Goal of the exercise:
Repeat the records below exactly, beginning at the first line and finishing with the line that contains "Câmara de Comércio".

Dataset excerpts:
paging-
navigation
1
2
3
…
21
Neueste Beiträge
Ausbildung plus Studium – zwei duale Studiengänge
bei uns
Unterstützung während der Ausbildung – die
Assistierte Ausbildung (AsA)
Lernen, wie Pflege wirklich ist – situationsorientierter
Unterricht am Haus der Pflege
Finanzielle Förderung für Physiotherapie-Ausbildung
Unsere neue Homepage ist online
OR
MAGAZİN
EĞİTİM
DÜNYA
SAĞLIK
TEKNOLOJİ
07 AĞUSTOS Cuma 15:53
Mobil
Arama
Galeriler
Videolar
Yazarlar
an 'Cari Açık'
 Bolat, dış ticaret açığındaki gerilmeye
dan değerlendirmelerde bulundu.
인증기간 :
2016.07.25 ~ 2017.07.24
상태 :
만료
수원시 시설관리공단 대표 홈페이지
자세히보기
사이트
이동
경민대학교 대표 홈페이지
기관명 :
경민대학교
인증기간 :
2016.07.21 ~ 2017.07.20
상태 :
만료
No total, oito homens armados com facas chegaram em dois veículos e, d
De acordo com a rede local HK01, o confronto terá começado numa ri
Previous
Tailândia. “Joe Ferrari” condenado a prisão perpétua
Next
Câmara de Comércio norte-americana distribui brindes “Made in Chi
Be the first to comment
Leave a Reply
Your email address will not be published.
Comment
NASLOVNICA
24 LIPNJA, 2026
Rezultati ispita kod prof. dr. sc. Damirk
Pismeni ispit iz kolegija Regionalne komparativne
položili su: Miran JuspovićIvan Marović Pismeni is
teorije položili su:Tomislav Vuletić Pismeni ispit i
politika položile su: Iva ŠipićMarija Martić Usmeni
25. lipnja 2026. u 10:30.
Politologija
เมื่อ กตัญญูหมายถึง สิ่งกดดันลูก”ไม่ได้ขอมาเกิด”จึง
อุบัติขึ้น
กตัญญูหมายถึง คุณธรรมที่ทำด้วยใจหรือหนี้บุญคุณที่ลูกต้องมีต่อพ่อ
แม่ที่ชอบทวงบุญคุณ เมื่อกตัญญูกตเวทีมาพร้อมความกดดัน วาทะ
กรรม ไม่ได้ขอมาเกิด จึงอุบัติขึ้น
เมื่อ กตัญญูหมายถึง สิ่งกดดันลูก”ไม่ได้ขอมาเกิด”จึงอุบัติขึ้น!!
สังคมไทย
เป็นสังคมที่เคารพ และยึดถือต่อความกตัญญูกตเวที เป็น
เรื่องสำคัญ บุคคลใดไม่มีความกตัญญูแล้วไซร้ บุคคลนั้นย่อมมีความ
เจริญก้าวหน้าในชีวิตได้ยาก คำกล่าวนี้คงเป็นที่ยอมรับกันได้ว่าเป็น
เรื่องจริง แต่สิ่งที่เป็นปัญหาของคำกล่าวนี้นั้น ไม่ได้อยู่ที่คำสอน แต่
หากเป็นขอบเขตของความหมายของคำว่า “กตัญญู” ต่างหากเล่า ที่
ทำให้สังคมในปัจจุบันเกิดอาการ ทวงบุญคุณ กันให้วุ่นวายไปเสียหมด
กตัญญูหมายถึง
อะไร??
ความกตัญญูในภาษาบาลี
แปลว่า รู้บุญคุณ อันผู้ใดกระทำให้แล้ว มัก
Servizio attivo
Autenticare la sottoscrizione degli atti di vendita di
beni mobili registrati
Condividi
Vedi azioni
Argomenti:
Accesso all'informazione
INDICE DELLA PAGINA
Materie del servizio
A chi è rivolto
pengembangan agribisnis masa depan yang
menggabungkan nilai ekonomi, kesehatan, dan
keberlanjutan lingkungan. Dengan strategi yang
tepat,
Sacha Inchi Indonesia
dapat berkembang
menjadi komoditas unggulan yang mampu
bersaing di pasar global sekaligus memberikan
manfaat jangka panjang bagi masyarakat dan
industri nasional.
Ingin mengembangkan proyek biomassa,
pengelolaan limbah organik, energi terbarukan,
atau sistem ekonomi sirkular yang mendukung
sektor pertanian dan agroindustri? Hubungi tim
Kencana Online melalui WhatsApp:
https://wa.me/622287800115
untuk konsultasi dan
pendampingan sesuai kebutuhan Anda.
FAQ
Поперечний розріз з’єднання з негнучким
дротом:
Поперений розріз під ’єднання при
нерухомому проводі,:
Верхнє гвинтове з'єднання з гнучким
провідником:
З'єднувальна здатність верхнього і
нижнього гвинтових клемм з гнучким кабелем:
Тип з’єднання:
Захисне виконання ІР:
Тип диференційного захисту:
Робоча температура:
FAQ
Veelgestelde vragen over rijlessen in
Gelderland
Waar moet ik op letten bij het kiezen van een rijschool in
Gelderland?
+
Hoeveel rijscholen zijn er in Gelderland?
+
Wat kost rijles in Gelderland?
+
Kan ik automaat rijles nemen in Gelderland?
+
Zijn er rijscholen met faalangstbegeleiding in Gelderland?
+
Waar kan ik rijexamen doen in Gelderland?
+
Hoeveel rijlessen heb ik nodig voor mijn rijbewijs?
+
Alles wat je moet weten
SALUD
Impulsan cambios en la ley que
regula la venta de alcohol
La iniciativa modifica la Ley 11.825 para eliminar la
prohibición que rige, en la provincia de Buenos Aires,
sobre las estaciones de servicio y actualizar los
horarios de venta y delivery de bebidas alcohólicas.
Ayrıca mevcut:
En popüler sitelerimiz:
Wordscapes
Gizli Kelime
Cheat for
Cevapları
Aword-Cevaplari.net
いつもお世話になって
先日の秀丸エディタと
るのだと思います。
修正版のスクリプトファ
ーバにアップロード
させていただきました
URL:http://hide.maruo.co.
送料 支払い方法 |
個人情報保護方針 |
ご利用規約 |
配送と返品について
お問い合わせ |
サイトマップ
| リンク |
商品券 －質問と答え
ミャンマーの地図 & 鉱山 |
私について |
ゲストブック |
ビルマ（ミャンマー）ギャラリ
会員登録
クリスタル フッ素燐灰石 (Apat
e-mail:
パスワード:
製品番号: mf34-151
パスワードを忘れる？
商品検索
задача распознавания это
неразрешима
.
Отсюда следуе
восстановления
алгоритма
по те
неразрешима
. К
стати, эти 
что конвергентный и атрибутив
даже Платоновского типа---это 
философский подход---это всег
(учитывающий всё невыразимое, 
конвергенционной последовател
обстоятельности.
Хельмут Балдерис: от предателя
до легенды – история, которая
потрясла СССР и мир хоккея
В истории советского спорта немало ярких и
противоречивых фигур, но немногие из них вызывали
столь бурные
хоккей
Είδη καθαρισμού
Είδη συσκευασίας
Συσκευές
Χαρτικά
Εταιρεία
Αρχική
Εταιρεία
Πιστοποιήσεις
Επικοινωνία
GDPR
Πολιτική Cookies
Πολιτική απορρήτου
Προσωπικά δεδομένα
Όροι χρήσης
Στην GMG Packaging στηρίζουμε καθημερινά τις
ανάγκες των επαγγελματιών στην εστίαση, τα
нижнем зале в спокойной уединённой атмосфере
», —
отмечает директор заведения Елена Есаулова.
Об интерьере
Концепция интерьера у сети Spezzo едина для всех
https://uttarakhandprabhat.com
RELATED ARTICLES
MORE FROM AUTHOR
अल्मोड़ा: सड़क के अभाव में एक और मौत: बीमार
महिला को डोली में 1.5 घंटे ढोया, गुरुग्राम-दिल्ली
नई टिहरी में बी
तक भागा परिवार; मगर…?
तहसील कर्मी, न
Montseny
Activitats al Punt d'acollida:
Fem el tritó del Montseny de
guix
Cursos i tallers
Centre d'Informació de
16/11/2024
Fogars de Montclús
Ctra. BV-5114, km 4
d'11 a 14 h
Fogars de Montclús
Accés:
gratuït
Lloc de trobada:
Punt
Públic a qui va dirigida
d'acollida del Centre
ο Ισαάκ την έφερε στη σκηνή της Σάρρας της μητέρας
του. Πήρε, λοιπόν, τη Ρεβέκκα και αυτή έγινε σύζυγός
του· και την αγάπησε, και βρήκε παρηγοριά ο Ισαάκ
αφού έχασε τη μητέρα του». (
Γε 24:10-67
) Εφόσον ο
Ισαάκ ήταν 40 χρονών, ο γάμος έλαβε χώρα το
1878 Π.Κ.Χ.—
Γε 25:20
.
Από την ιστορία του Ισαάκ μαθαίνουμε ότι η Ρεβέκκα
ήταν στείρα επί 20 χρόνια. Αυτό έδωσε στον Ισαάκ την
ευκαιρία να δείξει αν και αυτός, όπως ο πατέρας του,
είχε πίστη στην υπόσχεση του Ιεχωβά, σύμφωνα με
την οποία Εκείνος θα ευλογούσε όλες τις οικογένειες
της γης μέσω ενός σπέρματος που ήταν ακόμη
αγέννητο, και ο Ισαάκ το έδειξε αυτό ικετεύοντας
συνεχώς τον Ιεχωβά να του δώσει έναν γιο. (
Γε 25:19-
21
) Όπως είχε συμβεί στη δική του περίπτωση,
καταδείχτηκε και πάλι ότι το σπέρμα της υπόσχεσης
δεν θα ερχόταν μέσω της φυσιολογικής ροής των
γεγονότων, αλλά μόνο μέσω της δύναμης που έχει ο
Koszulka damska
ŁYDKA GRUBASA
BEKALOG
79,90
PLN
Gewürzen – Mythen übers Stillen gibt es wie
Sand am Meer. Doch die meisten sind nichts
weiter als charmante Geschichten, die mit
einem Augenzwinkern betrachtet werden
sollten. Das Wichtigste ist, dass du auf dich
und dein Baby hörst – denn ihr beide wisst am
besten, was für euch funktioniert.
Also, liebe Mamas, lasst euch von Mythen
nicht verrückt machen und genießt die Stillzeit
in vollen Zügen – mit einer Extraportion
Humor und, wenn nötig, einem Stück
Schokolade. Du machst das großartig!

Task response:
paging-
navigation
1
2
3
…
21
Neueste Beiträge
Ausbildung plus Studium – zwei duale Studiengänge
bei uns
Unterstützung während der Ausbildung – die
Assistierte Ausbildung (AsA)
Lernen, wie Pflege wirklich ist – situationsorientierter
Unterricht am Haus der Pflege
Finanzielle Förderung für Physiotherapie-Ausbildung
Unsere neue Homepage ist online
OR
MAGAZİN
EĞİTİM
DÜNYA
SAĞLIK
TEKNOLOJİ
07 AĞUSTOS Cuma 15:53
Mobil
Arama
Galeriler
Videolar
Yazarlar
an 'Cari Açık'
 Bolat, dış ticaret açığındaki gerilmeye
dan değerlendirmelerde bulundu.
인증기간 :
2016.07.25 ~ 2017.07.24
상태 :
만료
수원시 시설관리공단 대표 홈페이지
자세히보기
사이트
이동
경민대학교 대표 홈페이지
기관명 :
경민대학교
인증기간 :
2016.07.21 ~ 2017.07.20
상태 :
만료
No total, oito homens armados com facas chegaram em dois veículos e, d
De acordo com a rede local HK01, o confronto terá começado numa ri
Previous
Tailândia. “Joe Ferrari” condenado a prisão perpétua
Next
Câmara de Comércio norte-americana distribui brindes “Made in Chi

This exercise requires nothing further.